De vers le ponant, aux fins de l’horizon, une rougeur étale, un abîme de sang cuivreux où se détermine en silhouette l’ogive mince des peupliers. En haut, le bleu lucide, l’onde claire d’un outremer déjà pâli. Des hirondelles incisent de leur aile noire les volutes pourpres des nuées. Tragiques, des flammes s’écroulent du zénith à l’occident. Et, dans une seule apothéose, vers l’incendie astral qui s’effondre et s’échaffaude, monte, d’abord fumée, l’embrase inepte et glorieux du haillat[2].
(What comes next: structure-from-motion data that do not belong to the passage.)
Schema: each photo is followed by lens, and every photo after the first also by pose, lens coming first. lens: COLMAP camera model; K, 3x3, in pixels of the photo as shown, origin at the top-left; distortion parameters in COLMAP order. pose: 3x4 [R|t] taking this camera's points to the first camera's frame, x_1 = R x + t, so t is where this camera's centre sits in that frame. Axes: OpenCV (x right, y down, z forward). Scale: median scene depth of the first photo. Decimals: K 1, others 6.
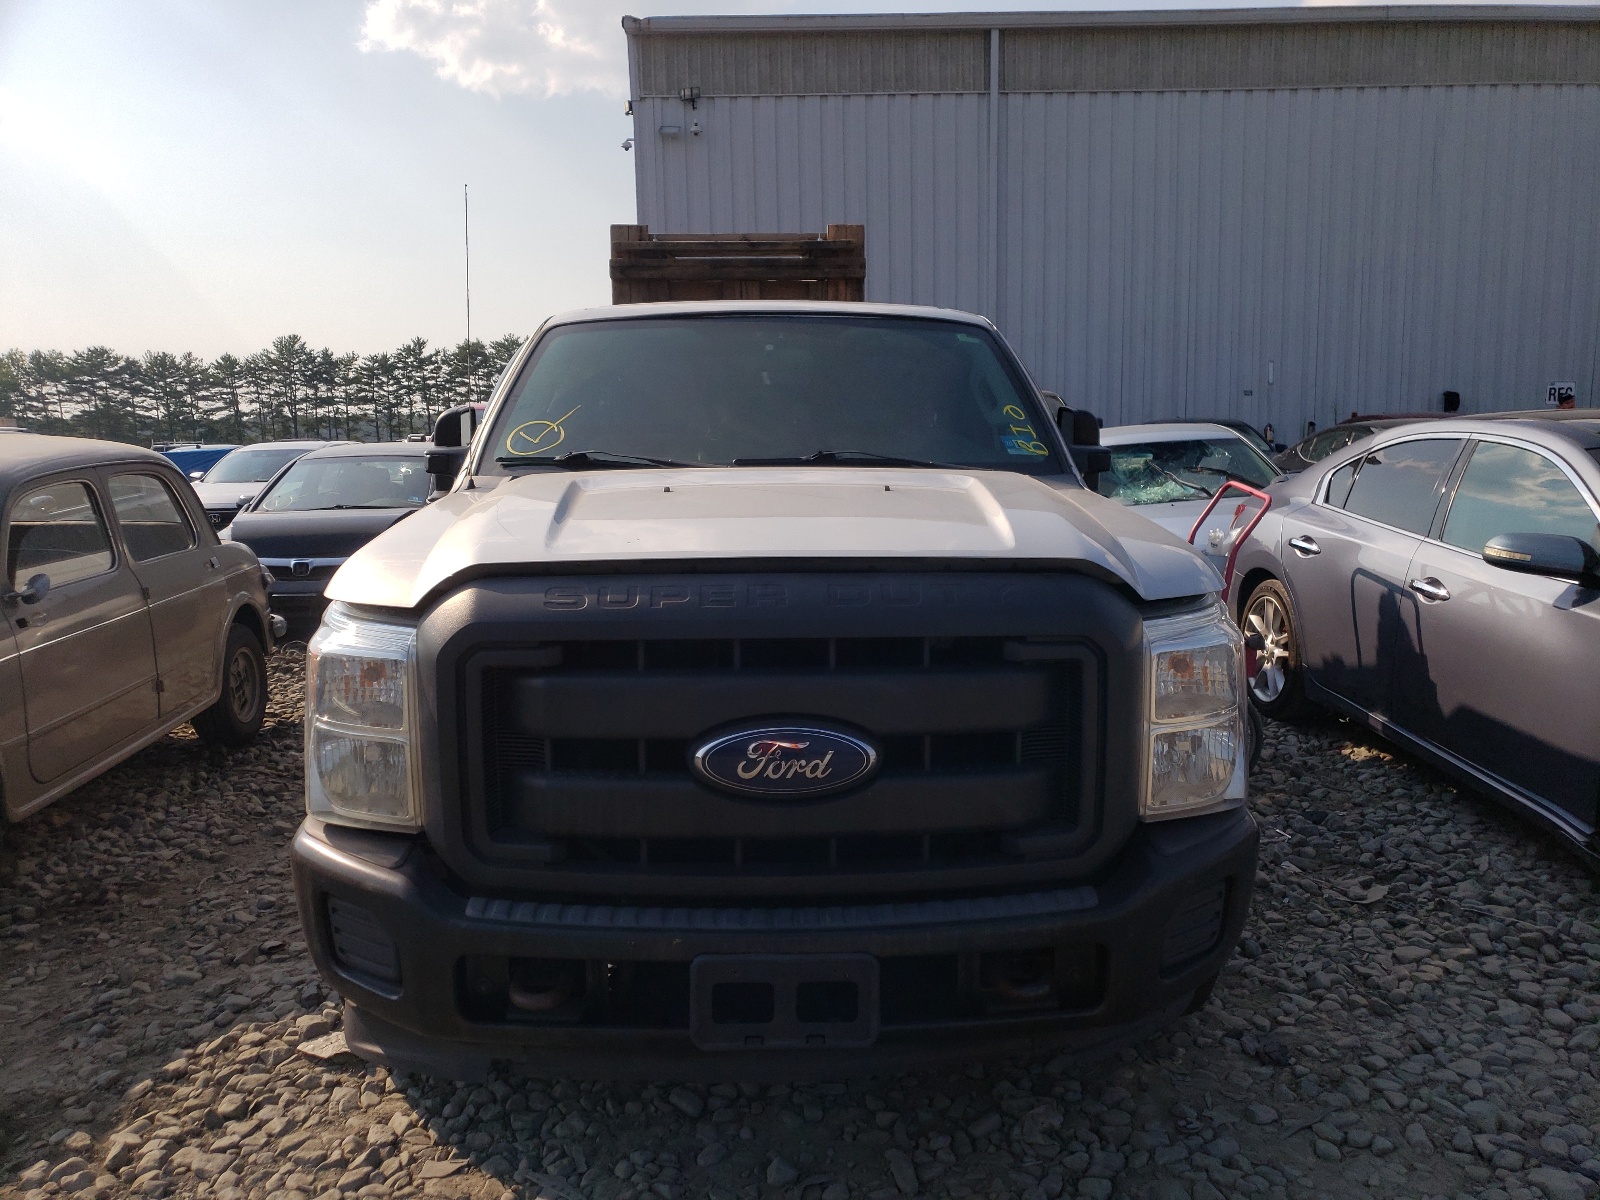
lens RADIAL K [[1240.6, 0, 780.8], [0, 1240.6, 558.2], [0, 0, 1]] dist [0.016942, 0.005295]
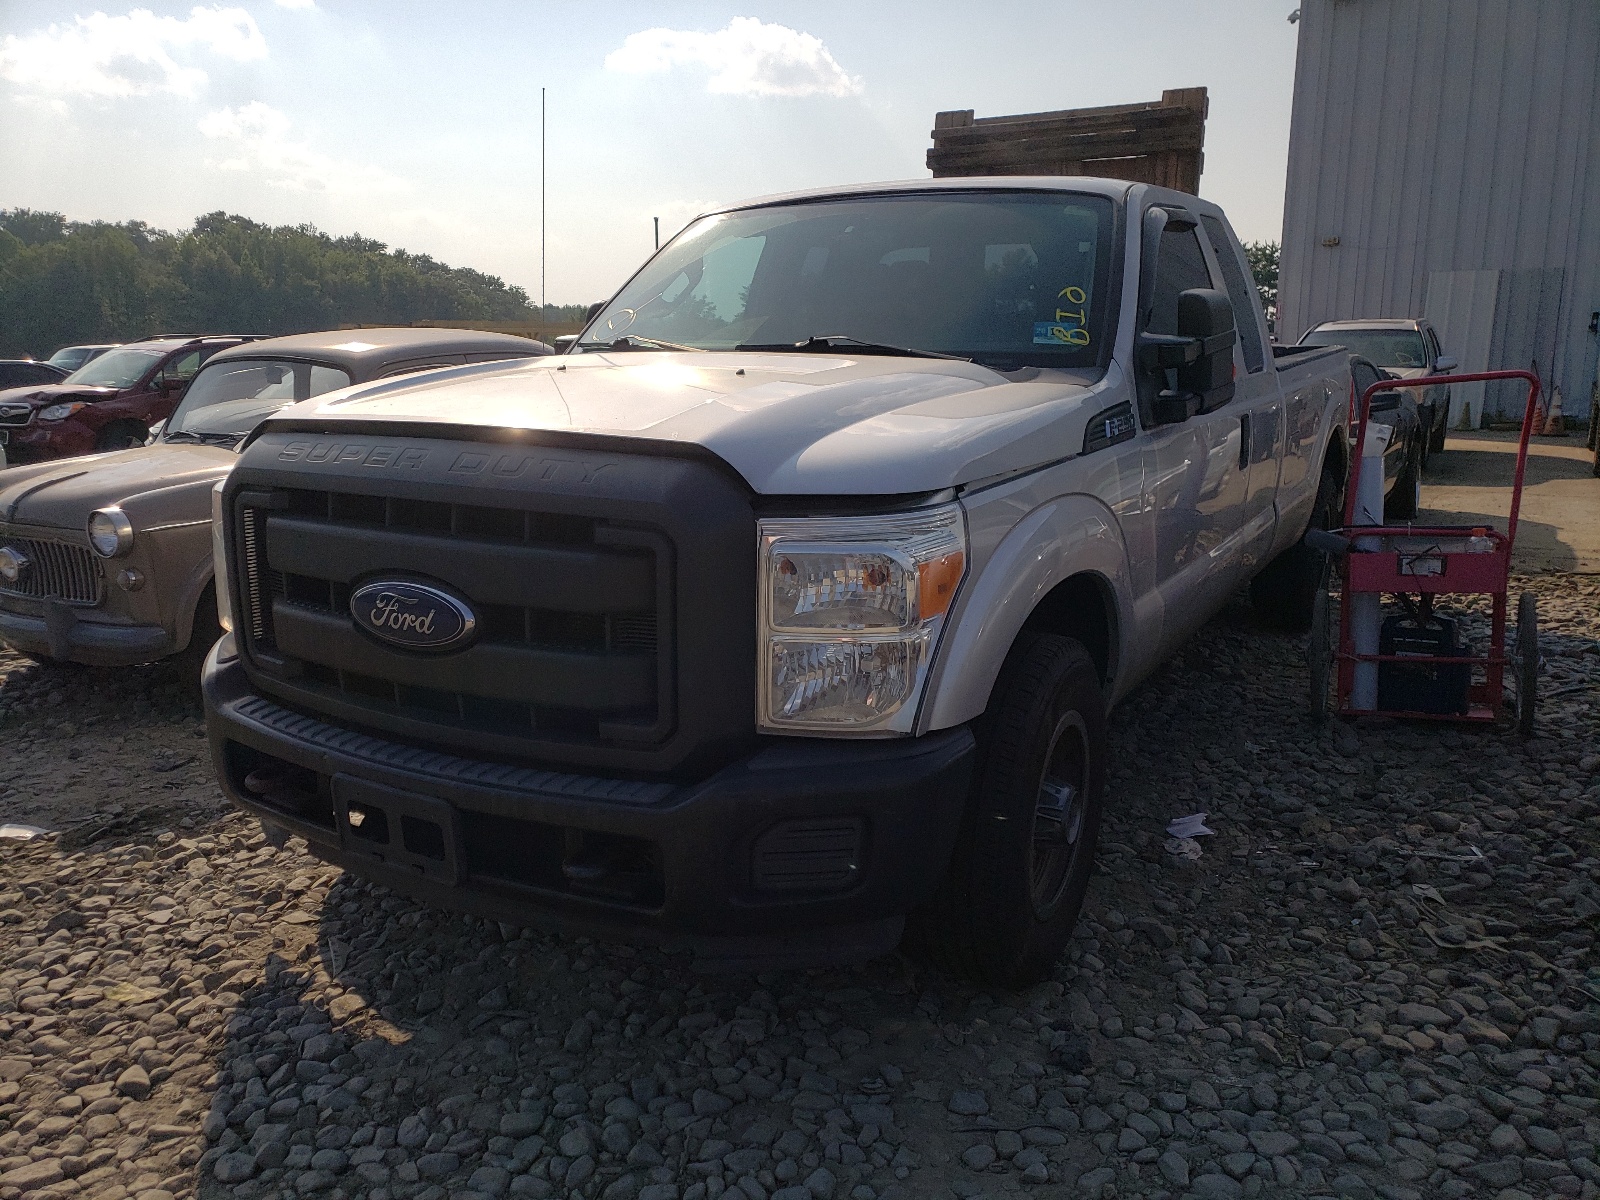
lens RADIAL K [[1240.6, 0, 780.8], [0, 1240.6, 558.2], [0, 0, 1]] dist [0.016942, 0.005295]
pose [[0.848560, 0.100865, -0.519397, 0.616309], [-0.063123, 0.993949, 0.089895, -0.001627], [0.525321, -0.043496, 0.849792, 0.189494]]
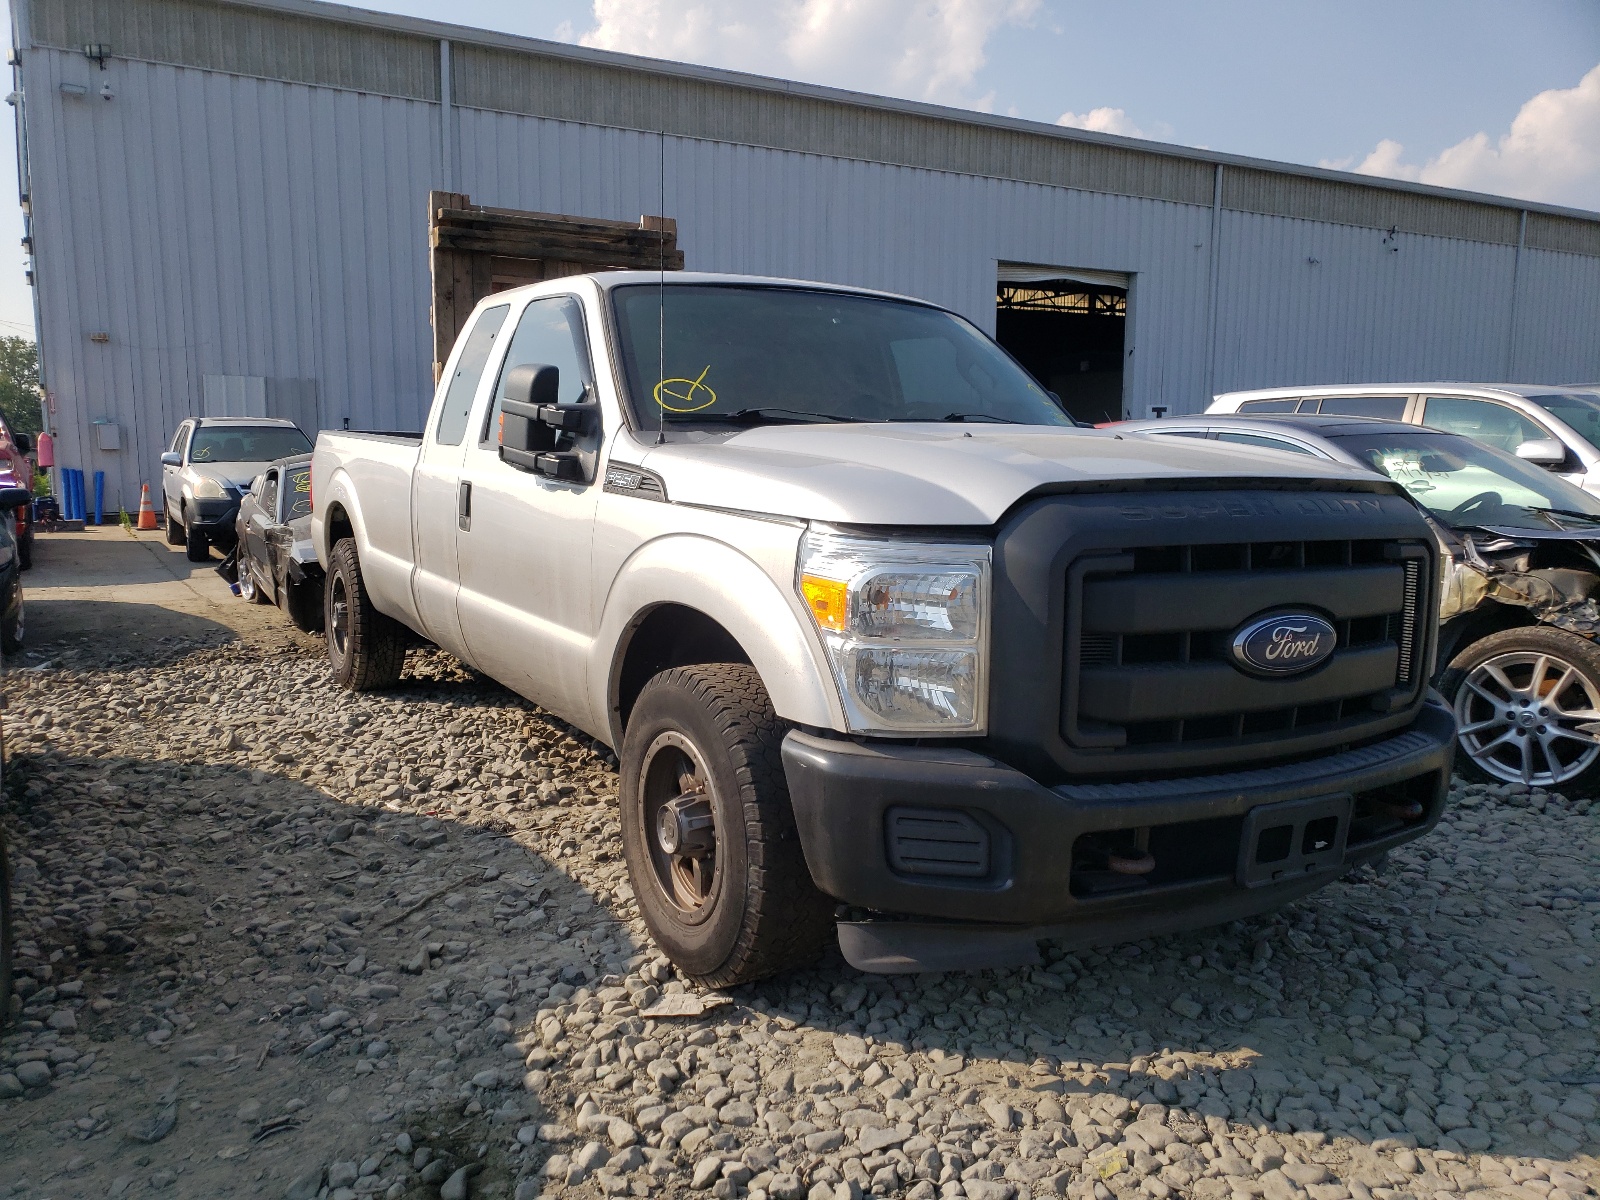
lens RADIAL K [[1240.6, 0, 780.8], [0, 1240.6, 558.2], [0, 0, 1]] dist [0.016942, 0.005295]
pose [[0.886442, -0.020802, 0.462372, -0.738663], [0.028930, 0.999526, -0.010496, 0.059213], [-0.461934, 0.022680, 0.886624, 0.107875]]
[2] Haillat, bûcher, en dialecte gascon.


La foule stupide comme il convient. Des avoués sont venus là, concomités de leurs épouses, flanqués de leurs marcassins. Des guenipes aussi professionnellement. Des blousards — maternels avec excès — érigent à pleins bras leurs mômes englués de morve et de sucre en bâtons.

Bannières en tête, chantres au flanc, voici le clergé nasiférant des cantiques. Autour du bûcher les vicaires génuflectent, goupillonnent et saluent, tandis que le célébrant à grand renfort d’allumettes, provoque l’étincelle paresseuse à jaillir. Un nuage se tord, écharpe grise lamée brusquement de stries écarlates. Des feuilles de buis vert claquent et pétillent, s’enchevêtrent en sequins d’or. Sur le tronc voué ruisselle un baume incandescent, qui le dévore. Les chantres suffoqués renâclent l’hymne de Guy d’Arezzo, le verset à doubles croches où ce moinillon inoccupé harponna « l’ut-ré-mi-fa-sol » tant douloureux aux enfances bien nées.

Un ecclésiastique myope que le brasier roussit quelque peu, s’évertue de ramener son surplis en arrière. Les voyous se culbutent afin d’arder au brandon public les thyrses dont ils vont sur l’heure, effarer mesdames les bourgeoises en souci de leurs mollets.

Et, dans le ciel où rougeoient des flammèches emportées dans le ciel métallique et fumeux comme une forge éteinte, dans le ciel où grandit l’impérissable amour, éclate, sur la cohue imbécile, le rire vengeur des anciens Dieux.


Un âpre soleil darde sur la garrigue ses obliques rayons. La brande verte et rose dort immobile dans les silences de midi. Seul, le claquet des grillons scande les minutes chaudes — horloge de l’été. Au loin vers la montagne, dans le val où badine quelque source, tremble au sommet des aulnes un brouillard évanoui. Massives, érigeant en plein ciel leurs arêtes d’acier bleu, les vastes Pyrénées enclosent l’horizon. Tours crênelées, flèches de cathédrales, coupoles imbriquées d’argent, toitures monstrueuses d’une cité pélasgique, les lourdes cîmes échafaudent par la rude clarté leurs dômes prestigieux. Dans l’azur nu, invisible presque, le tournoiement d’un vautour. Une couleuvre, par instants, rampe sous la bruyère avec le bruit sec du papier froissé.

Et le pastour, dont les sabots tintent pesamment sur la route empoussiérée : le compagnon fourbu ; le tourlourou convalescent, le porte-balles qui vend aux filles de ferme des bréviaires d’amour, hument avec transport l’incandescente beauté de la nature, cependant qu’au bord du fossé où volète la mésange, le villageois, en pleine lumière, touche les bœufs assés, d’un mouvement pontifical.